SNAKEMANVET
PREMIUM MEMBER
Sorry to hear that 125mph,at least you are doing it right this time.
Most likely, the pH itself didn't do this, which is another point to mention. When pH changes, the toxic ammonia will rise/fall along with oxygen levels. pH is basically a quality stamp of a lot of other things, like Alkalinity, or KH.
So, this is a bit nitpicking, but the real reason may be that you increased the toxic ammonia while doing this, and total ammonia is hard to monitor, unless you go for the seachem instruments.
When this is said and done, the pH was the killer indirectly. Bakingsoda and ammonia alert is also a key ingredience in this equation to successfully drop the S.G.
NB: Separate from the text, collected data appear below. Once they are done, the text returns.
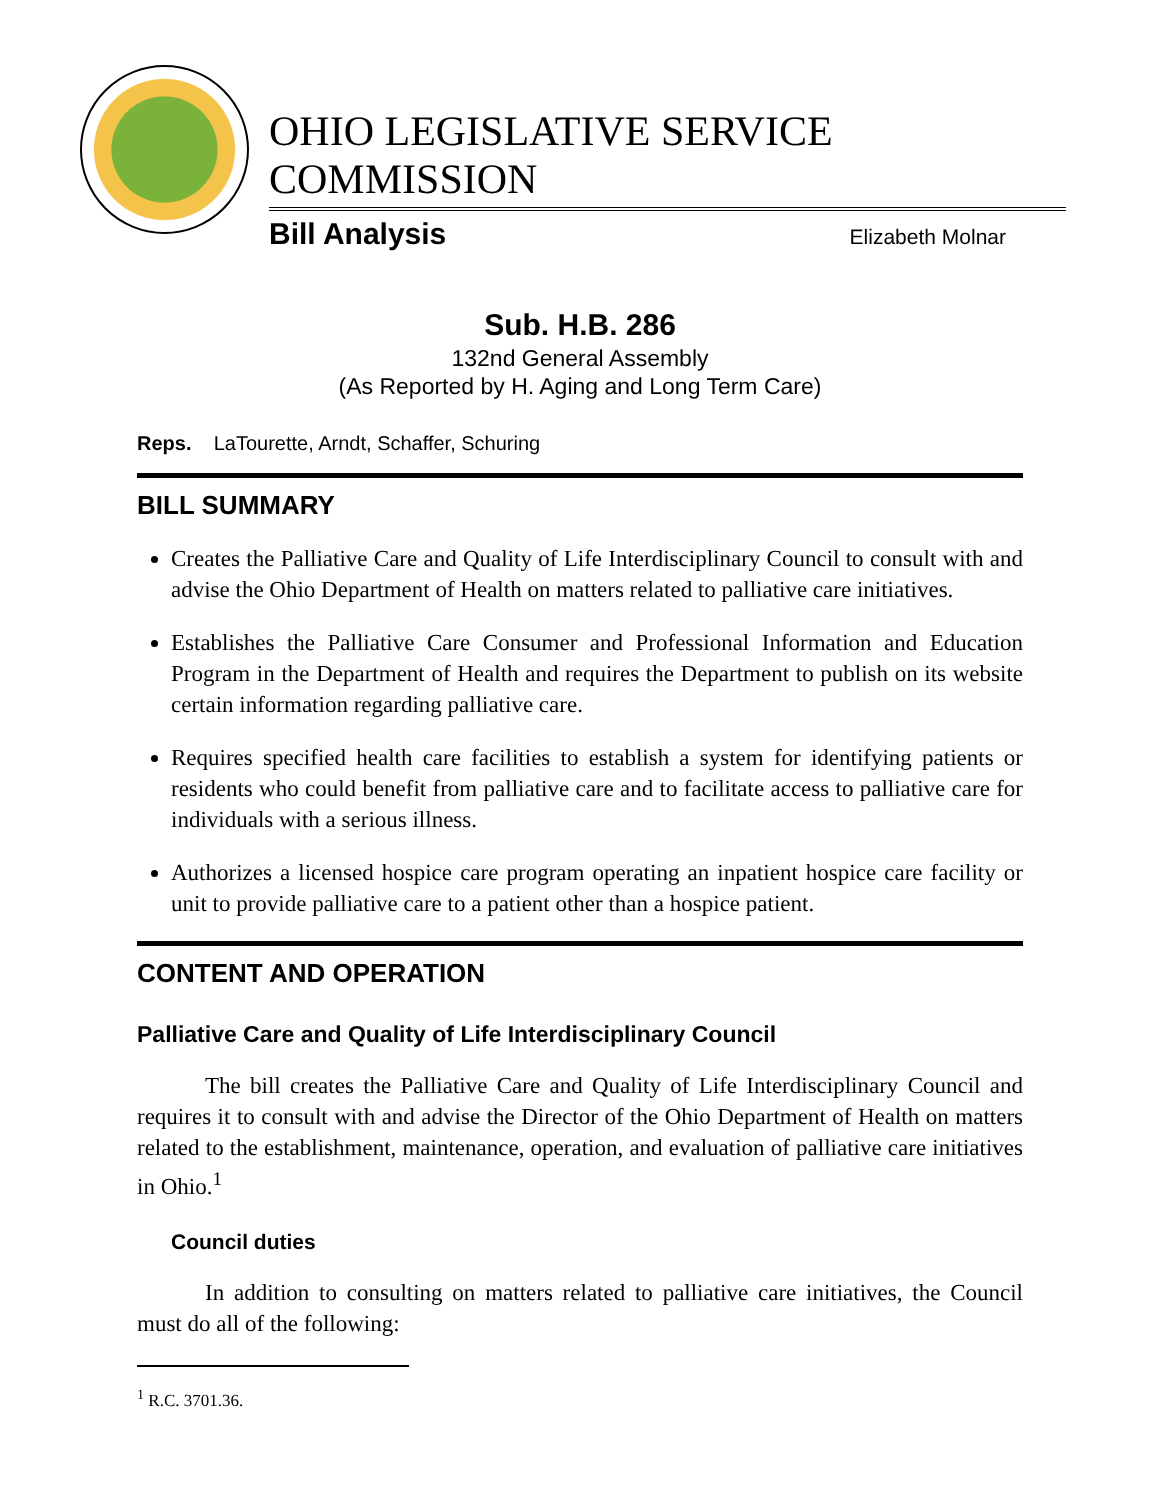OHIO LEGISLATIVE SERVICE COMMISSION
Bill Analysis Elizabeth Molnar
Sub. H.B. 286
132nd General Assembly
(As Reported by H. Aging and Long Term Care)
Reps. LaTourette, Arndt, Schaffer, Schuring
BILL SUMMARY
Creates the Palliative Care and Quality of Life Interdisciplinary Council to consult with and advise the Ohio Department of Health on matters related to palliative care initiatives.
Establishes the Palliative Care Consumer and Professional Information and Education Program in the Department of Health and requires the Department to publish on its website certain information regarding palliative care.
Requires specified health care facilities to establish a system for identifying patients or residents who could benefit from palliative care and to facilitate access to palliative care for individuals with a serious illness.
Authorizes a licensed hospice care program operating an inpatient hospice care facility or unit to provide palliative care to a patient other than a hospice patient.
CONTENT AND OPERATION
Palliative Care and Quality of Life Interdisciplinary Council
The bill creates the Palliative Care and Quality of Life Interdisciplinary Council and requires it to consult with and advise the Director of the Ohio Department of Health on matters related to the establishment, maintenance, operation, and evaluation of palliative care initiatives in Ohio.<sup>1</sup>
Council duties
In addition to consulting on matters related to palliative care initiatives, the Council must do all of the following:
<sup>1</sup> R.C. 3701.36.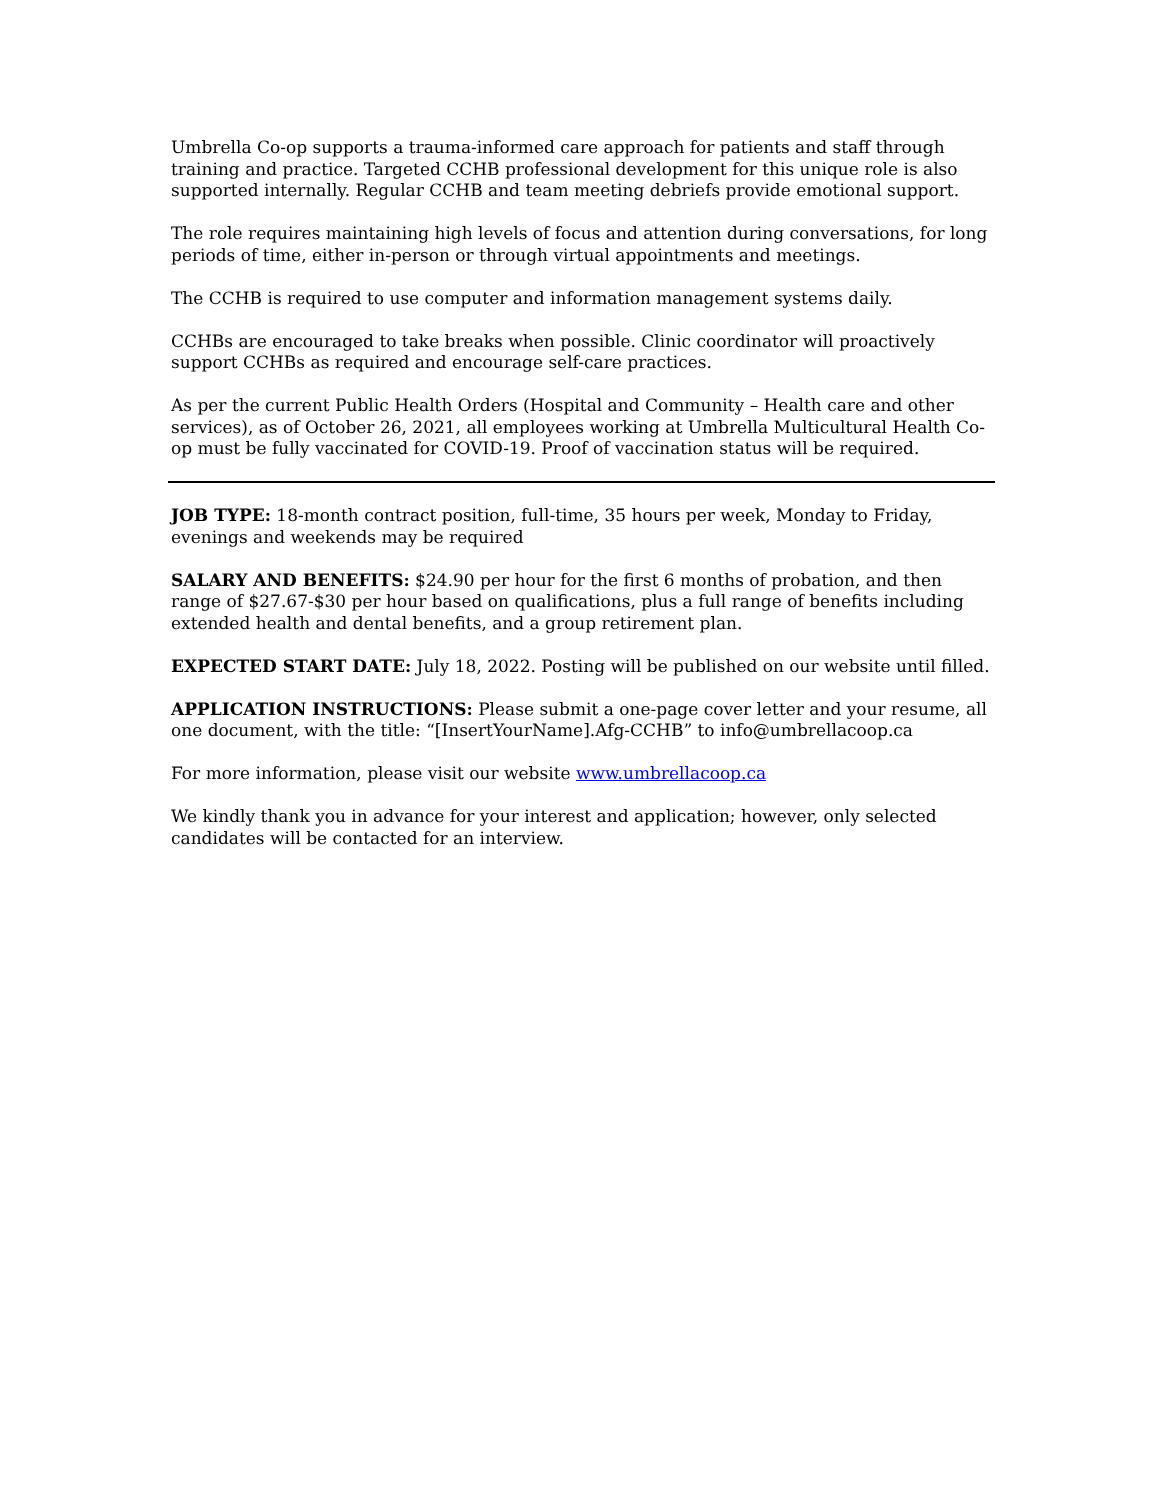Umbrella Co-op supports a trauma-informed care approach for patients and staff through training and practice. Targeted CCHB professional development for this unique role is also supported internally. Regular CCHB and team meeting debriefs provide emotional support.
The role requires maintaining high levels of focus and attention during conversations, for long periods of time, either in-person or through virtual appointments and meetings.
The CCHB is required to use computer and information management systems daily.
CCHBs are encouraged to take breaks when possible. Clinic coordinator will proactively support CCHBs as required and encourage self-care practices.
As per the current Public Health Orders (Hospital and Community – Health care and other services), as of October 26, 2021, all employees working at Umbrella Multicultural Health Co-op must be fully vaccinated for COVID-19. Proof of vaccination status will be required.
JOB TYPE: 18-month contract position, full-time, 35 hours per week, Monday to Friday, evenings and weekends may be required
SALARY AND BENEFITS: $24.90 per hour for the first 6 months of probation, and then range of $27.67-$30 per hour based on qualifications, plus a full range of benefits including extended health and dental benefits, and a group retirement plan.
EXPECTED START DATE: July 18, 2022. Posting will be published on our website until filled.
APPLICATION INSTRUCTIONS: Please submit a one-page cover letter and your resume, all one document, with the title: “[InsertYourName].Afg-CCHB” to info@umbrellacoop.ca
For more information, please visit our website www.umbrellacoop.ca
We kindly thank you in advance for your interest and application; however, only selected candidates will be contacted for an interview.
I put ro-di water in with my old saltwater when I was dropping my salinity.I had no detectable ammonia and ph stayed steady.I was putting in 5 gallons of ro-di and wait about an hour and remove 5 gallons of saltwater.It took about a week to bring down to the required salinity.I did this in my dt with live sand and liverock.Because I was basically doing water changes to bring down the salinity I was removeing any ammonia from die off.When you do this too a small tank like 15 gallons,just doing a 0ne gallon ro-di with effect the ph.I don't think adding ro-di to old saltwater will cause enough ammonia to kill fish. jmo
It's possible that something else caused the fish to die, but judging from what I read - pH went from 8.2 to 7.5 in 24 hours with two water changes, that is the main cause. The first water change probably brought pH from 8.2 to perhaps 7.8, and the second from 7.8 to 7.5. That's a pretty big pH shock to me.
A cycled QT is going to need liverock/sand, and I'd highly suggest putting neither liverock or sand into a qt tank. They make dosing harder as they absorb and leech any medication you put into it.
You do not need sand or rock in a tank to have a cycled tank! The sand and rock allow for MORE areas for bacteria to cutivate but the bacteria can live on any surface in that water column. My QT is a 20g and it stays running 24/7 with bare bottom and just a plastic house in it for the fish to hide out in. I use a Fluval with just floss in it. I have dropped the salinity fast by pulling 10g's out and replacing with RO/DI while fish were in it and nothing happened to the fish. I would think that the combo of an unestablished tank with a high bioload for its size coupled with the ph swing would be the cause but not just the ph.
Actually it was a gradual drop in 24 hours (from 1.025 to 1.015). I removed about 3 gallons of saltwater at a time and added small amounts of water every 1-2 hours until it hit the top of the tank, then repeated the process. But overall the PH did drop fast in the 24 hrs period.
Yes there was MORE aerobic bacteria on the floss but I had a month of no Fluval and just a powerhead in the tank and still had my 1 fish that was a perm resident survive. That fish is still with me. The bacteria does not need media nor substrate to live. It can indeed live on any and all surfaces in the tank.I think it is the filter media (floss) that is culturing aerobic bacteria. A tank, without a lot of porous material (like filter media) cannot keep ammonia down without massive WCs. Glass and plastic are not suitable for establishing any kind of bio-filter. Substrate & LR is not a good idea, because they absorb meds; but a filter is great for a QT. This forum has a constant threads that involve ammonia build-up in bare QTs.
Wow! More than likely if you had just left the fish alone, they would have been just fine. This is EXACTLY why I advocate a wait and see approach to situations such as this. Time and again we see on this forum, well meaning reefers try and do the right thing only to have it go horribly bad for the fish.
Sorry for the loss. Next time just try and relax and give it a few days to a week or so and see what happens. Ich is not a fast killer, nor neccesarily a killer at all. Not everything you read here about ich and quarantine is gospel. Some people have success battling Ich without doing anything other than keeping fish stress free and water params pristine.
Well.. I knew the ich wasn't going to be a problem for the 6 fish in the tank. They were very healthy and eating well. A few were starting to get the white spots on the fins and I figured worse case maybe 1-2 would die and the rest would go immune. But, I didn't want the tank to be infested with ich and new additions would be faced with ich :mad2: ... However, all I read about hypo was that it was very safe.. Something went wrong and I thought it was PH but now I'm questioning that theory based on some recent posts.
Maybe it was aeration? It was a 15g tank with 6 fish, all of which were around 1.5 to 2.5". I was running a heater stable at 77.5' and a rio 800 powerhead (211 gph). That was all that was running on that tank.
Old saltwater at 1.025 was made, and I diluted it with RO water. Then over the next 24 hrs I removed 3 gallons, then slowly added RO (probably 1 liter at a time) and repeated. The end salinity at 24 hrs was 1.015 so it never even got to 1.009 before it was over.
Maybe it was aeration? It was a 15g tank with 6 fish, all of which were around 1.5 to 2.5".
If I had to guess, this was the problem more than pH.
You need to break the waters surface with a powerhead to exchange carbon dioxide and oxygen,with a qt tank that small a air stone would work.